## What is expected
Reproduce the material below word for word, keeping every line as it appears.

------ Material for this task

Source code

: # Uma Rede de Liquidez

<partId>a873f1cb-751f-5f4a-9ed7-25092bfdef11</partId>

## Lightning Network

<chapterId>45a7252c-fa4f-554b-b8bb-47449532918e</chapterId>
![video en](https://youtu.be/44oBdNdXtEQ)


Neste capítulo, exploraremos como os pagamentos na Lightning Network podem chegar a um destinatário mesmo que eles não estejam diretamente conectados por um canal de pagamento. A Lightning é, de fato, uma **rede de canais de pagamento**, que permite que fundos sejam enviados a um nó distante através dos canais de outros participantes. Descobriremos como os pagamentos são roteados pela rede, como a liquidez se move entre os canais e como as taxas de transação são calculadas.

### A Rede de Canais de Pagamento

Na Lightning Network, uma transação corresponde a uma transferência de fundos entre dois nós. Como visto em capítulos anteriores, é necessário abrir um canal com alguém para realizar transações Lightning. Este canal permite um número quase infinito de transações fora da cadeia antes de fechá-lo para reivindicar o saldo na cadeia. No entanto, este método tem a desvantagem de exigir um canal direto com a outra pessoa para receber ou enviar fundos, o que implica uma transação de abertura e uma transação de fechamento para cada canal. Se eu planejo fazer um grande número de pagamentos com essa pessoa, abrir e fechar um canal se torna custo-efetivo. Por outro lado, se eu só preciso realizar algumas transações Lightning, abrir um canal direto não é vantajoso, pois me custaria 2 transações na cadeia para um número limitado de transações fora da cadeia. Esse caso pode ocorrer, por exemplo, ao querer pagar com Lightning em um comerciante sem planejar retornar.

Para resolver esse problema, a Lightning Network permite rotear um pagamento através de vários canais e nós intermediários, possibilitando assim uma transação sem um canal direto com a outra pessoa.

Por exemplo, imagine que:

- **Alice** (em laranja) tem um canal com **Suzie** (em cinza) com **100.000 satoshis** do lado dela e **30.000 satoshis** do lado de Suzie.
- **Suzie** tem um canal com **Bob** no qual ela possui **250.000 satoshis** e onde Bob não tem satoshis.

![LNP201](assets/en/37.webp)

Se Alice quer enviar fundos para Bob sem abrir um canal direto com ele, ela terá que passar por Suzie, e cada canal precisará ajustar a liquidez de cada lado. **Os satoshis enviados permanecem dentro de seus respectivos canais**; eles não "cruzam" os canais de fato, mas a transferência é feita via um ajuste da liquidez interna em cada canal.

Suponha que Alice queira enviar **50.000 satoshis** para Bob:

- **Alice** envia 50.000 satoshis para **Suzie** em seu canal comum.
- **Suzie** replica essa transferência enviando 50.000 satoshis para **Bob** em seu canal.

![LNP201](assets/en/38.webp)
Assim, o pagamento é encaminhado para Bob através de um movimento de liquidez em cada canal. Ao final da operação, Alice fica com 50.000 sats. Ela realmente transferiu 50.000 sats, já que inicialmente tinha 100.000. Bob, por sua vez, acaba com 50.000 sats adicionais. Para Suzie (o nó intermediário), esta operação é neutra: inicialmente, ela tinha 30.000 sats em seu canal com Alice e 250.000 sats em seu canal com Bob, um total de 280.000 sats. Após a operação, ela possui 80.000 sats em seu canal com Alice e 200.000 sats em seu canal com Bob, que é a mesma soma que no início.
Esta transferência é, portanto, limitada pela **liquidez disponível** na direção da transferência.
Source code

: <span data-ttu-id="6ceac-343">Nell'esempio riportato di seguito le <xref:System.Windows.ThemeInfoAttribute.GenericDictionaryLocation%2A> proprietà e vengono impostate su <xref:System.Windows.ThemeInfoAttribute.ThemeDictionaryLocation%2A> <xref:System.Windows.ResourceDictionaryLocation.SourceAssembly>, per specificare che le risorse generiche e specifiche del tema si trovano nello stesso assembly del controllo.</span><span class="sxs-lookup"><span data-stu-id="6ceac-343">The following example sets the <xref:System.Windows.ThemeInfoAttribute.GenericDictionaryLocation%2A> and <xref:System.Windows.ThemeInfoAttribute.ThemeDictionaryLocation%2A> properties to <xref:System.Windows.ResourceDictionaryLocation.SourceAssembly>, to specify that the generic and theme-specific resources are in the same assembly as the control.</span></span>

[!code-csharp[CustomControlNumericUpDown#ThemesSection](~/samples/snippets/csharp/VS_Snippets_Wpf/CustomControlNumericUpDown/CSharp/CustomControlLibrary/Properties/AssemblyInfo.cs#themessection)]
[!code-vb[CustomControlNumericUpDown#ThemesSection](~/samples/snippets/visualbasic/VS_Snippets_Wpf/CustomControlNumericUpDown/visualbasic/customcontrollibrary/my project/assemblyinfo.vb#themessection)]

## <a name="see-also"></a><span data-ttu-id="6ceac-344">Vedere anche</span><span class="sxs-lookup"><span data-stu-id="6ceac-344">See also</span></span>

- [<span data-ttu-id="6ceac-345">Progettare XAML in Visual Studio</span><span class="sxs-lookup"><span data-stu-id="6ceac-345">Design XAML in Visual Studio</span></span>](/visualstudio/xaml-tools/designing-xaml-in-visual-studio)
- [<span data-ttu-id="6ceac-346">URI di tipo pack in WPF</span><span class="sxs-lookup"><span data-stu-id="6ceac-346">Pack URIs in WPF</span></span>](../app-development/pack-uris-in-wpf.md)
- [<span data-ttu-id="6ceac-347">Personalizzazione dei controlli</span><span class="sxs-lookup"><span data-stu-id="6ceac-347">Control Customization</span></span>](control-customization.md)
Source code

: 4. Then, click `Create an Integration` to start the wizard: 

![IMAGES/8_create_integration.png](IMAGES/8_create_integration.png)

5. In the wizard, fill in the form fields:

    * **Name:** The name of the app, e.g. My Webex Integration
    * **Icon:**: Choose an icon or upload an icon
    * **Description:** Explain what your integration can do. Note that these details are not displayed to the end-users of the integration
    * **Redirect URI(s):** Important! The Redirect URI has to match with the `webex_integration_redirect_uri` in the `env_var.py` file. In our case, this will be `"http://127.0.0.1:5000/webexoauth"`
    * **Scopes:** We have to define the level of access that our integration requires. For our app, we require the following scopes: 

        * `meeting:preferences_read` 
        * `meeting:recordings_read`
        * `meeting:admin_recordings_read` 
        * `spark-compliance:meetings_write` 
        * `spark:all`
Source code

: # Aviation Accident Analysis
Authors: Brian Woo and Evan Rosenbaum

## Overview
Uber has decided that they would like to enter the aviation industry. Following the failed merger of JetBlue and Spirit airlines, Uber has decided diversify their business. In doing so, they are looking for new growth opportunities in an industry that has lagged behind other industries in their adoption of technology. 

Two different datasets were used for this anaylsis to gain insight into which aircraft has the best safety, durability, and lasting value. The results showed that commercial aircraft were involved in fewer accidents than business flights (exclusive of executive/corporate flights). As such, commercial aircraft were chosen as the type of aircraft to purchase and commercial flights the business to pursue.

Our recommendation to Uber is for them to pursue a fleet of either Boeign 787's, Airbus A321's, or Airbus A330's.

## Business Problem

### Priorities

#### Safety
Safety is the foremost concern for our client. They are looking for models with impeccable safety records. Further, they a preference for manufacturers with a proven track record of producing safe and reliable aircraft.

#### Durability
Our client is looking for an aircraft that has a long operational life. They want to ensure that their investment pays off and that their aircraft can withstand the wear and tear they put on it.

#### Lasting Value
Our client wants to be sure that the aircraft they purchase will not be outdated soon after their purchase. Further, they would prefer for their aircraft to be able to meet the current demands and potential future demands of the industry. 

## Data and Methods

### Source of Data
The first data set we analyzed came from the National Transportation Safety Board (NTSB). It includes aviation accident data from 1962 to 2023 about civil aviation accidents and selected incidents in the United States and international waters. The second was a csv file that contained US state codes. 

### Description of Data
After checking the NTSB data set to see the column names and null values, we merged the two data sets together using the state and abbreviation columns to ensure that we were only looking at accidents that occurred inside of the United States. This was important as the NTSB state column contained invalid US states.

------------

## Response to this task
Source code

: # Uma Rede de Liquidez

<partId>a873f1cb-751f-5f4a-9ed7-25092bfdef11</partId>

## Lightning Network

<chapterId>45a7252c-fa4f-554b-b8bb-47449532918e</chapterId>
![video en](https://youtu.be/44oBdNdXtEQ)


Neste capítulo, exploraremos como os pagamentos na Lightning Network podem chegar a um destinatário mesmo que eles não estejam diretamente conectados por um canal de pagamento. A Lightning é, de fato, uma **rede de canais de pagamento**, que permite que fundos sejam enviados a um nó distante através dos canais de outros participantes. Descobriremos como os pagamentos são roteados pela rede, como a liquidez se move entre os canais e como as taxas de transação são calculadas.

### A Rede de Canais de Pagamento

Na Lightning Network, uma transação corresponde a uma transferência de fundos entre dois nós. Como visto em capítulos anteriores, é necessário abrir um canal com alguém para realizar transações Lightning. Este canal permite um número quase infinito de transações fora da cadeia antes de fechá-lo para reivindicar o saldo na cadeia. No entanto, este método tem a desvantagem de exigir um canal direto com a outra pessoa para receber ou enviar fundos, o que implica uma transação de abertura e uma transação de fechamento para cada canal. Se eu planejo fazer um grande número de pagamentos com essa pessoa, abrir e fechar um canal se torna custo-efetivo. Por outro lado, se eu só preciso realizar algumas transações Lightning, abrir um canal direto não é vantajoso, pois me custaria 2 transações na cadeia para um número limitado de transações fora da cadeia. Esse caso pode ocorrer, por exemplo, ao querer pagar com Lightning em um comerciante sem planejar retornar.

Para resolver esse problema, a Lightning Network permite rotear um pagamento através de vários canais e nós intermediários, possibilitando assim uma transação sem um canal direto com a outra pessoa.

Por exemplo, imagine que:

- **Alice** (em laranja) tem um canal com **Suzie** (em cinza) com **100.000 satoshis** do lado dela e **30.000 satoshis** do lado de Suzie.
- **Suzie** tem um canal com **Bob** no qual ela possui **250.000 satoshis** e onde Bob não tem satoshis.

![LNP201](assets/en/37.webp)

Se Alice quer enviar fundos para Bob sem abrir um canal direto com ele, ela terá que passar por Suzie, e cada canal precisará ajustar a liquidez de cada lado. **Os satoshis enviados permanecem dentro de seus respectivos canais**; eles não "cruzam" os canais de fato, mas a transferência é feita via um ajuste da liquidez interna em cada canal.

Suponha que Alice queira enviar **50.000 satoshis** para Bob:

- **Alice** envia 50.000 satoshis para **Suzie** em seu canal comum.
- **Suzie** replica essa transferência enviando 50.000 satoshis para **Bob** em seu canal.

![LNP201](assets/en/38.webp)
Assim, o pagamento é encaminhado para Bob através de um movimento de liquidez em cada canal. Ao final da operação, Alice fica com 50.000 sats. Ela realmente transferiu 50.000 sats, já que inicialmente tinha 100.000. Bob, por sua vez, acaba com 50.000 sats adicionais. Para Suzie (o nó intermediário), esta operação é neutra: inicialmente, ela tinha 30.000 sats em seu canal com Alice e 250.000 sats em seu canal com Bob, um total de 280.000 sats. Após a operação, ela possui 80.000 sats em seu canal com Alice e 200.000 sats em seu canal com Bob, que é a mesma soma que no início.
Esta transferência é, portanto, limitada pela **liquidez disponível** na direção da transferência.
Source code

: <span data-ttu-id="6ceac-343">Nell'esempio riportato di seguito le <xref:System.Windows.ThemeInfoAttribute.GenericDictionaryLocation%2A> proprietà e vengono impostate su <xref:System.Windows.ThemeInfoAttribute.ThemeDictionaryLocation%2A> <xref:System.Windows.ResourceDictionaryLocation.SourceAssembly>, per specificare che le risorse generiche e specifiche del tema si trovano nello stesso assembly del controllo.</span><span class="sxs-lookup"><span data-stu-id="6ceac-343">The following example sets the <xref:System.Windows.ThemeInfoAttribute.GenericDictionaryLocation%2A> and <xref:System.Windows.ThemeInfoAttribute.ThemeDictionaryLocation%2A> properties to <xref:System.Windows.ResourceDictionaryLocation.SourceAssembly>, to specify that the generic and theme-specific resources are in the same assembly as the control.</span></span>

[!code-csharp[CustomControlNumericUpDown#ThemesSection](~/samples/snippets/csharp/VS_Snippets_Wpf/CustomControlNumericUpDown/CSharp/CustomControlLibrary/Properties/AssemblyInfo.cs#themessection)]
[!code-vb[CustomControlNumericUpDown#ThemesSection](~/samples/snippets/visualbasic/VS_Snippets_Wpf/CustomControlNumericUpDown/visualbasic/customcontrollibrary/my project/assemblyinfo.vb#themessection)]

## <a name="see-also"></a><span data-ttu-id="6ceac-344">Vedere anche</span><span class="sxs-lookup"><span data-stu-id="6ceac-344">See also</span></span>

- [<span data-ttu-id="6ceac-345">Progettare XAML in Visual Studio</span><span class="sxs-lookup"><span data-stu-id="6ceac-345">Design XAML in Visual Studio</span></span>](/visualstudio/xaml-tools/designing-xaml-in-visual-studio)
- [<span data-ttu-id="6ceac-346">URI di tipo pack in WPF</span><span class="sxs-lookup"><span data-stu-id="6ceac-346">Pack URIs in WPF</span></span>](../app-development/pack-uris-in-wpf.md)
- [<span data-ttu-id="6ceac-347">Personalizzazione dei controlli</span><span class="sxs-lookup"><span data-stu-id="6ceac-347">Control Customization</span></span>](control-customization.md)
Source code

: 4. Then, click `Create an Integration` to start the wizard: 

![IMAGES/8_create_integration.png](IMAGES/8_create_integration.png)

5. In the wizard, fill in the form fields:

    * **Name:** The name of the app, e.g. My Webex Integration
    * **Icon:**: Choose an icon or upload an icon
    * **Description:** Explain what your integration can do. Note that these details are not displayed to the end-users of the integration
    * **Redirect URI(s):** Important! The Redirect URI has to match with the `webex_integration_redirect_uri` in the `env_var.py` file. In our case, this will be `"http://127.0.0.1:5000/webexoauth"`
    * **Scopes:** We have to define the level of access that our integration requires. For our app, we require the following scopes: 

        * `meeting:preferences_read` 
        * `meeting:recordings_read`
        * `meeting:admin_recordings_read` 
        * `spark-compliance:meetings_write` 
        * `spark:all`
Source code

: # Aviation Accident Analysis
Authors: Brian Woo and Evan Rosenbaum

## Overview
Uber has decided that they would like to enter the aviation industry. Following the failed merger of JetBlue and Spirit airlines, Uber has decided diversify their business. In doing so, they are looking for new growth opportunities in an industry that has lagged behind other industries in their adoption of technology. 

Two different datasets were used for this anaylsis to gain insight into which aircraft has the best safety, durability, and lasting value. The results showed that commercial aircraft were involved in fewer accidents than business flights (exclusive of executive/corporate flights). As such, commercial aircraft were chosen as the type of aircraft to purchase and commercial flights the business to pursue.

Our recommendation to Uber is for them to pursue a fleet of either Boeign 787's, Airbus A321's, or Airbus A330's.

## Business Problem

### Priorities

#### Safety
Safety is the foremost concern for our client. They are looking for models with impeccable safety records. Further, they a preference for manufacturers with a proven track record of producing safe and reliable aircraft.

#### Durability
Our client is looking for an aircraft that has a long operational life. They want to ensure that their investment pays off and that their aircraft can withstand the wear and tear they put on it.

#### Lasting Value
Our client wants to be sure that the aircraft they purchase will not be outdated soon after their purchase. Further, they would prefer for their aircraft to be able to meet the current demands and potential future demands of the industry. 

## Data and Methods

### Source of Data
The first data set we analyzed came from the National Transportation Safety Board (NTSB). It includes aviation accident data from 1962 to 2023 about civil aviation accidents and selected incidents in the United States and international waters. The second was a csv file that contained US state codes. 

### Description of Data
After checking the NTSB data set to see the column names and null values, we merged the two data sets together using the state and abbreviation columns to ensure that we were only looking at accidents that occurred inside of the United States. This was important as the NTSB state column contained invalid US states.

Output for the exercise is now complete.